> _PROVIDED DATA_:
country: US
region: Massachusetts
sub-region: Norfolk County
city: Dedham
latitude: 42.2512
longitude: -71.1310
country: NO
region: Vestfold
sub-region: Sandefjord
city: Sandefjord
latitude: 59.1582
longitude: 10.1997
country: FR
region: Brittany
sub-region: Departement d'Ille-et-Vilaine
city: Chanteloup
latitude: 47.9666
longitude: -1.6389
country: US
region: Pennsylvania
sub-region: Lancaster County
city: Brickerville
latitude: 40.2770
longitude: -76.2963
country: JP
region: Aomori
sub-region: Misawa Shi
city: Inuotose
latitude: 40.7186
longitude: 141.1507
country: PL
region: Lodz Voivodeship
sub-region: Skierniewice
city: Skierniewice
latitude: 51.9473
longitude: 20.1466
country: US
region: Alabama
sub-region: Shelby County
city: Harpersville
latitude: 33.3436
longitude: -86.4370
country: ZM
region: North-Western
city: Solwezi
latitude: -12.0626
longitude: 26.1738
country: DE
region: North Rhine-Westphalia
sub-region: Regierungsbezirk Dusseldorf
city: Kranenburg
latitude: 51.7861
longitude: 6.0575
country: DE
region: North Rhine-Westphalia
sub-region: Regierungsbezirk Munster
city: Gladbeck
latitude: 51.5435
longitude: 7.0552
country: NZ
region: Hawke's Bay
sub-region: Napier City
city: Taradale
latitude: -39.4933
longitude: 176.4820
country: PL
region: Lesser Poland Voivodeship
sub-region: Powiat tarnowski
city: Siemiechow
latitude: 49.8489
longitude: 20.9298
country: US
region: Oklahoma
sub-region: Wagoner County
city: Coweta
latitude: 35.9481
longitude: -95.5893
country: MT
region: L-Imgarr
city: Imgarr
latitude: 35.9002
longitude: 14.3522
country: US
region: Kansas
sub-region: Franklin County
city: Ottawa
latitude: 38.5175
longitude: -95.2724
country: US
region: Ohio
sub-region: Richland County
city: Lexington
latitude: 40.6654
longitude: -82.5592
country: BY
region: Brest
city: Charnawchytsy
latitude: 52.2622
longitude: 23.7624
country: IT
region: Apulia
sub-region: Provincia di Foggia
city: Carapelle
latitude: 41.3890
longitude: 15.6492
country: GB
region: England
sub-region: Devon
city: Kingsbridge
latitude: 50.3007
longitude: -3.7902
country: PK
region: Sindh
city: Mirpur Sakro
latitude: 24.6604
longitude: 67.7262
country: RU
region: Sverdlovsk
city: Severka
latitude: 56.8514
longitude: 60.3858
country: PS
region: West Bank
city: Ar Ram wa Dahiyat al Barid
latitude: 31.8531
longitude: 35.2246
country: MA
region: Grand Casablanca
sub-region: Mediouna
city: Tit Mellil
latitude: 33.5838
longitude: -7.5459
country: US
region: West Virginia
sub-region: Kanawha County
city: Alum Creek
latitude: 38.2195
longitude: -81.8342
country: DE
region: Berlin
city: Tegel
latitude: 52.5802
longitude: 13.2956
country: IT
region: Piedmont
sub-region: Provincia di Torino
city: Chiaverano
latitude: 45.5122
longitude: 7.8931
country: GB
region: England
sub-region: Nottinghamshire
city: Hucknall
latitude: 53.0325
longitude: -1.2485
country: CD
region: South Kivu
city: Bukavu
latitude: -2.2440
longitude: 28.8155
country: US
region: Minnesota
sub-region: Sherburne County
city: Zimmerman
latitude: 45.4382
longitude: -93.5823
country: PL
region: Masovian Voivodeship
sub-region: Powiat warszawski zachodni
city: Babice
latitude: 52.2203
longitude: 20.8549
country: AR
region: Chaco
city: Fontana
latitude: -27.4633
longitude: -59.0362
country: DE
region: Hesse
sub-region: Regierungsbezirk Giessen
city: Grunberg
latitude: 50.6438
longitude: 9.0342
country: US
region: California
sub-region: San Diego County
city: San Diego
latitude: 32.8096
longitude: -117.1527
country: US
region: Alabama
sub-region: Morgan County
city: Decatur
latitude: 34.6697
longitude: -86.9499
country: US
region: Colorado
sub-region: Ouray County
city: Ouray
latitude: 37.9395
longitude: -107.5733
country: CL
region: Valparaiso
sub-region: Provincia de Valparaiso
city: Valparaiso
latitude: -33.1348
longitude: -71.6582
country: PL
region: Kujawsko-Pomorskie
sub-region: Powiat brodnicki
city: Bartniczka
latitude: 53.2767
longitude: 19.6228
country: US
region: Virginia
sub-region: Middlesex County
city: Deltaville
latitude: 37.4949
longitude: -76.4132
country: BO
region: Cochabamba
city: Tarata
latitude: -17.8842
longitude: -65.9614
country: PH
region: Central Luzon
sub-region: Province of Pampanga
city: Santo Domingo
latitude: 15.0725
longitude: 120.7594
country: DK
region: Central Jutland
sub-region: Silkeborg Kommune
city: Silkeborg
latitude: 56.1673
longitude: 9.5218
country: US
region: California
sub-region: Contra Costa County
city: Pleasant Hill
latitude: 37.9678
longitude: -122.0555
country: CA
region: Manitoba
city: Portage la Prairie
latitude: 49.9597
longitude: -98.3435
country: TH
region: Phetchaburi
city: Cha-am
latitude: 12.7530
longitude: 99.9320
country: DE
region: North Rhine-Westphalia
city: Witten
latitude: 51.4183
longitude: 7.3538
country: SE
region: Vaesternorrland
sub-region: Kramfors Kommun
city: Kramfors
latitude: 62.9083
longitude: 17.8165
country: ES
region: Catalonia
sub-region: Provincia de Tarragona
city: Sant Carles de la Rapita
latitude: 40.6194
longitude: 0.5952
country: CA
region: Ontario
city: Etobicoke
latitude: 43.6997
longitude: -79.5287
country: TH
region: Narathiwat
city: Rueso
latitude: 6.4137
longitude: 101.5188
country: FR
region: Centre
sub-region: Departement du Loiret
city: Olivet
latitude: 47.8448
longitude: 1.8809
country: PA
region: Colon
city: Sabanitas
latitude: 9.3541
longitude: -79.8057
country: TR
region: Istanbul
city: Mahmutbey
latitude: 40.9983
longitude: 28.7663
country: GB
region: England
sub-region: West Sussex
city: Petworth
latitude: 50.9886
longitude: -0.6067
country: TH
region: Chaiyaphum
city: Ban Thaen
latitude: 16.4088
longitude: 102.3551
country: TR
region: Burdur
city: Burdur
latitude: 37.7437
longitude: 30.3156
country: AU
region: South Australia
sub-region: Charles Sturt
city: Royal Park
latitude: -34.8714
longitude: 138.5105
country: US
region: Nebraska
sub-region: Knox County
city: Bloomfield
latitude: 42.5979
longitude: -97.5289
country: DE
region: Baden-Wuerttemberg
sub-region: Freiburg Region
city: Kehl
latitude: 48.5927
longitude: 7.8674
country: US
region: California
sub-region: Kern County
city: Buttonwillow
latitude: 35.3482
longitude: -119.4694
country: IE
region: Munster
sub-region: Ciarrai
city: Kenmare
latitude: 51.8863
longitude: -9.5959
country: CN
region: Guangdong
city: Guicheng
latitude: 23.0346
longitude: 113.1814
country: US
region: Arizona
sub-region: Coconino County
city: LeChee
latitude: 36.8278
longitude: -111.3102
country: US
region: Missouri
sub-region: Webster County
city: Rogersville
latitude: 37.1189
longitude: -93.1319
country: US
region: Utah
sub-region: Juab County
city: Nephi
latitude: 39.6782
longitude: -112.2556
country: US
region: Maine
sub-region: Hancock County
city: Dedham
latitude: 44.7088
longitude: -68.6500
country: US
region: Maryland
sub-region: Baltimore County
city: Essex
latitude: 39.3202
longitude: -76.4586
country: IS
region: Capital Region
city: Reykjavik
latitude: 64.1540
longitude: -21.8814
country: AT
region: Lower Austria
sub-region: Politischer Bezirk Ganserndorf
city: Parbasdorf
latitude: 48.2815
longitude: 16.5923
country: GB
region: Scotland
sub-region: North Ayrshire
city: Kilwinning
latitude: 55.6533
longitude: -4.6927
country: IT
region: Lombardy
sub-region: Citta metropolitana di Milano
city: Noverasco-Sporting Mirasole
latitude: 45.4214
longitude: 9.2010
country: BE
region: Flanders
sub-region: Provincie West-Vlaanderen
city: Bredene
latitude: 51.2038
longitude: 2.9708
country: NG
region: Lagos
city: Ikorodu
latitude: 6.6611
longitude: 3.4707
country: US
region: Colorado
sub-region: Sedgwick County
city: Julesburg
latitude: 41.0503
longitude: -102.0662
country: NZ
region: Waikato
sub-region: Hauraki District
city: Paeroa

> _WRITTEN EXERCISE_: Copy out the rows above word for word, from the line containing "region: Lower Austria" through the last line of the rows.

> _COMPLETE RESPONSE_:
region: Lower Austria
sub-region: Politischer Bezirk Ganserndorf
city: Parbasdorf
latitude: 48.2815
longitude: 16.5923
country: GB
region: Scotland
sub-region: North Ayrshire
city: Kilwinning
latitude: 55.6533
longitude: -4.6927
country: IT
region: Lombardy
sub-region: Citta metropolitana di Milano
city: Noverasco-Sporting Mirasole
latitude: 45.4214
longitude: 9.2010
country: BE
region: Flanders
sub-region: Provincie West-Vlaanderen
city: Bredene
latitude: 51.2038
longitude: 2.9708
country: NG
region: Lagos
city: Ikorodu
latitude: 6.6611
longitude: 3.4707
country: US
region: Colorado
sub-region: Sedgwick County
city: Julesburg
latitude: 41.0503
longitude: -102.0662
country: NZ
region: Waikato
sub-region: Hauraki District
city: Paeroa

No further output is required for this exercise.